The tech giant is a leader in setting high environmental standards, but it continues to rely on overhyped offsets to meet its goals, says Bloomberg Opinion columnist Mark Gongloff.
Tuesday’s (Sep 12) Apple Event, the company’s annual celebration of mass consumerism, featured not only Spencer’s Mother Nature but a barrage of promises about all the ways Apple is looking out for her:
- A new watch lineup Apple calls its first “carbon neutral” product, a label Apple vows will apply to all its products by 2030
- No more leather in watch bands or accessories
- No more plastic in packaging by 2025
- Shipping more products by sea rather than by air
- Using more recycled materials
- Using renewable energy for some watch manufacturing, along with corporate offices, data centres and retail stores
- A vow to cut carbon emissions by 75 per cent from 2015 levels by 2030
- A promise to use only “high quality” carbon credits to make up for whatever emissions Apple can’t eliminate
- A new tool in the Home app called “Grid Forecast” that alerts users when green power is available
These days, corporate “wokeism” attracts conservative backlash faster than sound draws the monsters in A Quiet Place. Apple deserves kudos for making as much noise about its social values as possible. In this, at least, the company is on the right side of history, setting a good example for its peers.
MURKY PROMISES
Apple also knows its target audience, of course; its user base leans young, female and fairly well-to-do. But if capitalism has any hope of helping solve the climate-change problem it created, then this is basically how it should work: The invisible hand of the market guiding companies and customers toward more sustainable behavior.

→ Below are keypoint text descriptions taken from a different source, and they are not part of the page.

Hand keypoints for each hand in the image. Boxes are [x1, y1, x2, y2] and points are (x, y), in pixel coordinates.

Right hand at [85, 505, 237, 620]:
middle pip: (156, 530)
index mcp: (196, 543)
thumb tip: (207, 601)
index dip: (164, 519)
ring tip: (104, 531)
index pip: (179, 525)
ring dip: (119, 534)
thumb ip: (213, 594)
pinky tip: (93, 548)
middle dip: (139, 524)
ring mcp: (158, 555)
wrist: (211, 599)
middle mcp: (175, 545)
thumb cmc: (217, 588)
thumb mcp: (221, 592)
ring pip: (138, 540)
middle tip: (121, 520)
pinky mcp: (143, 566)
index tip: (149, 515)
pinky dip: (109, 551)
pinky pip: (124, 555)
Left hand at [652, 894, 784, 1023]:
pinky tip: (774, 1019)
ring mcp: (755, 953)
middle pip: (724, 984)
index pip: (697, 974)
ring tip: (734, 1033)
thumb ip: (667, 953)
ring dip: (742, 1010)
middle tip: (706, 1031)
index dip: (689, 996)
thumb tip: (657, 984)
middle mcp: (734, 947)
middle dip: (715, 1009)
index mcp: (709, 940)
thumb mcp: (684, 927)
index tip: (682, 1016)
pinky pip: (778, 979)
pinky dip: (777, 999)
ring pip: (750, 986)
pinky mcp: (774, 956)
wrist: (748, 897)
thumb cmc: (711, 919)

Some of Apple’s choices will also do clear and measurable good. Ditching leather, for example, is big: Cattle ranching is responsible for 14.5 per cent of the planet’s emissions, by one estimate.

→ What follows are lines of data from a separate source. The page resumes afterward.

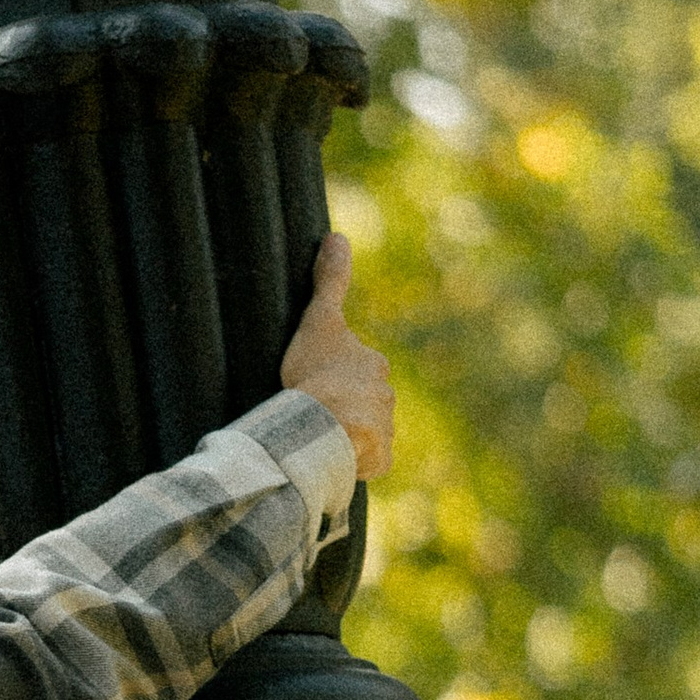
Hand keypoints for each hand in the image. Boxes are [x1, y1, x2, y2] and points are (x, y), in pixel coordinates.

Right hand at [280, 230, 392, 480]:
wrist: (323, 424)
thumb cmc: (315, 373)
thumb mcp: (318, 321)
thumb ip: (329, 282)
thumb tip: (337, 236)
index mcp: (374, 366)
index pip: (355, 374)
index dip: (332, 381)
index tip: (312, 388)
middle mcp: (387, 397)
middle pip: (362, 404)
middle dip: (342, 411)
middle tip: (313, 415)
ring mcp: (385, 430)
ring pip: (365, 434)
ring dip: (346, 438)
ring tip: (319, 439)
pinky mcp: (381, 461)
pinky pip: (367, 463)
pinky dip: (352, 463)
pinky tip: (331, 458)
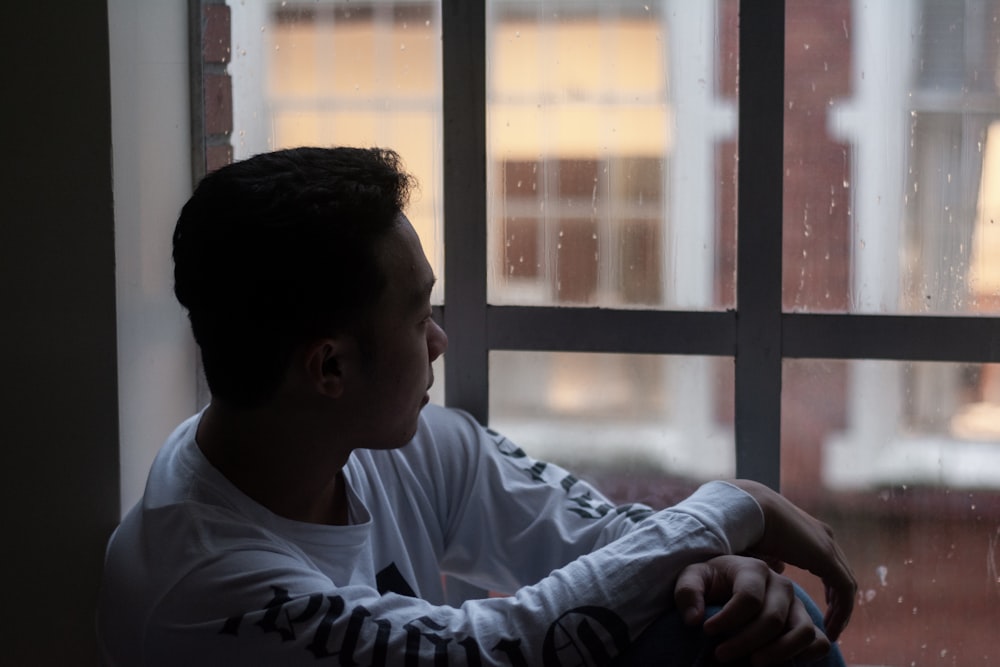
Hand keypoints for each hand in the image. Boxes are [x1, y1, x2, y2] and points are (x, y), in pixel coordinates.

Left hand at [675, 555, 829, 665]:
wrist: (728, 585)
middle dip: (746, 642)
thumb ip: (688, 593)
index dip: (728, 620)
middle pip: (773, 619)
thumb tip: (695, 620)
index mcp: (754, 569)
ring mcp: (797, 605)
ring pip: (803, 631)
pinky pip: (819, 642)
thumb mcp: (692, 579)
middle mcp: (781, 585)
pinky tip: (780, 663)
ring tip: (753, 663)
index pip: (749, 598)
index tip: (707, 631)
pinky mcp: (806, 622)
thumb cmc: (711, 582)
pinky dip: (807, 655)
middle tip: (720, 655)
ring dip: (779, 653)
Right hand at [728, 479, 856, 640]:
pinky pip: (844, 591)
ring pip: (846, 585)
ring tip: (831, 632)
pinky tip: (830, 628)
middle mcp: (824, 538)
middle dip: (838, 602)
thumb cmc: (747, 526)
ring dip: (841, 611)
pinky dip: (841, 612)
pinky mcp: (826, 558)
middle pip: (841, 576)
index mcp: (810, 534)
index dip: (829, 591)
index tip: (823, 610)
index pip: (830, 566)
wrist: (750, 510)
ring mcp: (828, 546)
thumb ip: (774, 559)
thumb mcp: (762, 548)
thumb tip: (779, 569)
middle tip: (831, 625)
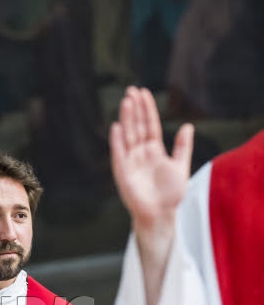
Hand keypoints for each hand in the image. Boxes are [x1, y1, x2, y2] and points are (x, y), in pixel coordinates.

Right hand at [110, 86, 193, 236]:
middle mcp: (141, 154)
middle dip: (134, 109)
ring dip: (126, 119)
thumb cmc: (171, 195)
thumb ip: (183, 147)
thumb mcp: (181, 167)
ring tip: (126, 101)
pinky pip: (119, 155)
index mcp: (154, 151)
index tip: (144, 93)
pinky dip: (117, 142)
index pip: (150, 126)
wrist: (160, 215)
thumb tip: (188, 126)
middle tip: (131, 90)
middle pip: (137, 127)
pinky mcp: (123, 173)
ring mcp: (131, 162)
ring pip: (128, 136)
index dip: (147, 110)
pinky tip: (117, 127)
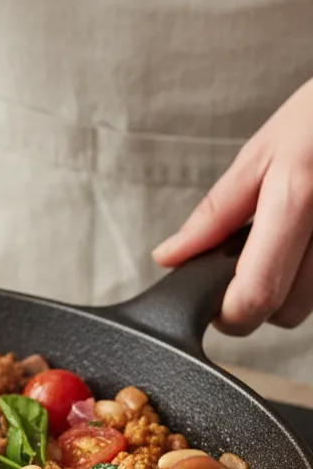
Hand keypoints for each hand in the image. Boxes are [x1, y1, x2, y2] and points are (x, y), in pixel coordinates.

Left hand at [152, 78, 312, 334]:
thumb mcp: (261, 154)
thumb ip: (215, 213)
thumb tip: (169, 256)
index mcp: (296, 199)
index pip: (257, 293)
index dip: (228, 315)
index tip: (211, 306)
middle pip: (287, 312)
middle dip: (257, 304)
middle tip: (243, 268)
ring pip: (311, 304)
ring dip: (289, 289)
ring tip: (283, 243)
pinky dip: (310, 272)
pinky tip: (305, 241)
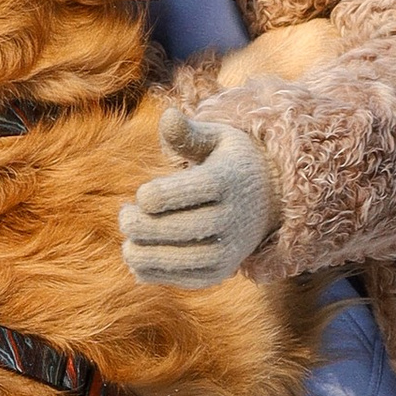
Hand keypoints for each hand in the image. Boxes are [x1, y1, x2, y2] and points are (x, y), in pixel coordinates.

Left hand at [119, 101, 277, 289]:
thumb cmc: (230, 163)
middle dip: (137, 224)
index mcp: (226, 181)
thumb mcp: (217, 139)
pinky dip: (152, 272)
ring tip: (129, 241)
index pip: (177, 194)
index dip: (149, 196)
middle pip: (172, 228)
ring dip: (140, 252)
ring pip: (174, 259)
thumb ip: (188, 134)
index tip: (143, 194)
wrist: (270, 200)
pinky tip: (138, 257)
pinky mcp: (220, 273)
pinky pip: (180, 279)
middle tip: (124, 215)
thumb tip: (167, 117)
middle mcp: (231, 219)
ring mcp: (228, 250)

Committing to renewable energy and setting aggressive targets for emissions reduction are important. Grid Forecast could nudge electricity use in a positive direction. And the sheer volume of recycled materials in Apple’s iPhones and other products is genuinely impressive.

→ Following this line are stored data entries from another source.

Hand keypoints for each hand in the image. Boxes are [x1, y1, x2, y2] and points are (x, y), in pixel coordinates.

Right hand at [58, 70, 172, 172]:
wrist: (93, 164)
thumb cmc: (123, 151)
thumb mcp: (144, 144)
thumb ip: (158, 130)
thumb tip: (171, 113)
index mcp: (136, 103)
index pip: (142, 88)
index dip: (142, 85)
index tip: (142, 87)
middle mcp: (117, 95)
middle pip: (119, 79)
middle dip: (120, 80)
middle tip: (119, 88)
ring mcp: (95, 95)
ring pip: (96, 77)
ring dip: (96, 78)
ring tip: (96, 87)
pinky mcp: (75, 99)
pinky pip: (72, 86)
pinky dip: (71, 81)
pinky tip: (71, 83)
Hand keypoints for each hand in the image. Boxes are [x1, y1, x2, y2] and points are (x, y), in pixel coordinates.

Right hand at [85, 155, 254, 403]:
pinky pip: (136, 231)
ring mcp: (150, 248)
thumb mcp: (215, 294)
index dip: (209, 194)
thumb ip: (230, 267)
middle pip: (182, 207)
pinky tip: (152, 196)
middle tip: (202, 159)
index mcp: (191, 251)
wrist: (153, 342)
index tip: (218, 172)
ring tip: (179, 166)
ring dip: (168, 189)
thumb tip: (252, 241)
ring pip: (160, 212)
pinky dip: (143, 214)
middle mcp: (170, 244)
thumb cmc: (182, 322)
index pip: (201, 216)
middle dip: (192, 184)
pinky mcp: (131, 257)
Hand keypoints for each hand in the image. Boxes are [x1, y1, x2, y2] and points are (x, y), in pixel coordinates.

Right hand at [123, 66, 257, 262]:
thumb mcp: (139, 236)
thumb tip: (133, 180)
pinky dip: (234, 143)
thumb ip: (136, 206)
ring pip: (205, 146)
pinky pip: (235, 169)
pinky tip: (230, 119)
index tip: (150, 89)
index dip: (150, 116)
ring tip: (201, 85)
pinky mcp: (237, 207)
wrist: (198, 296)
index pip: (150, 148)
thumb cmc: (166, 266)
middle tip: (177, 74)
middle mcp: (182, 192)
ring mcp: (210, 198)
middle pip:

After that, the promises get murkier. For example, it isn’t entirely clear paper packaging is superior to plastic, as my Bloomberg Opinion colleagues Adam Minter and David Fickling have written. Though most of the fibres in Apple’s “fibre-based” packaging are recycled, the rest come from precious carbon-storing trees. Ocean shipping does emit far less carbon than air transport, but it also spews pollution directly into the oceans.
More importantly, Apple’s emissions goals depend heavily on carbon offsets, which are credits companies and people get for investing in projects to reduce carbon – often, by planting trees.
Carbon offsets have been under intense scrutiny lately for promising more than they can deliver. Too many give credit for measures that would happen anyway, such as not chopping down trees, for example.
Without a central authority to assure quality control for offsets, they will always be suspect. Rainforest offsets certified by Verra, one of the private standard-setters Apple uses, have been accused of being mostly “worthless.”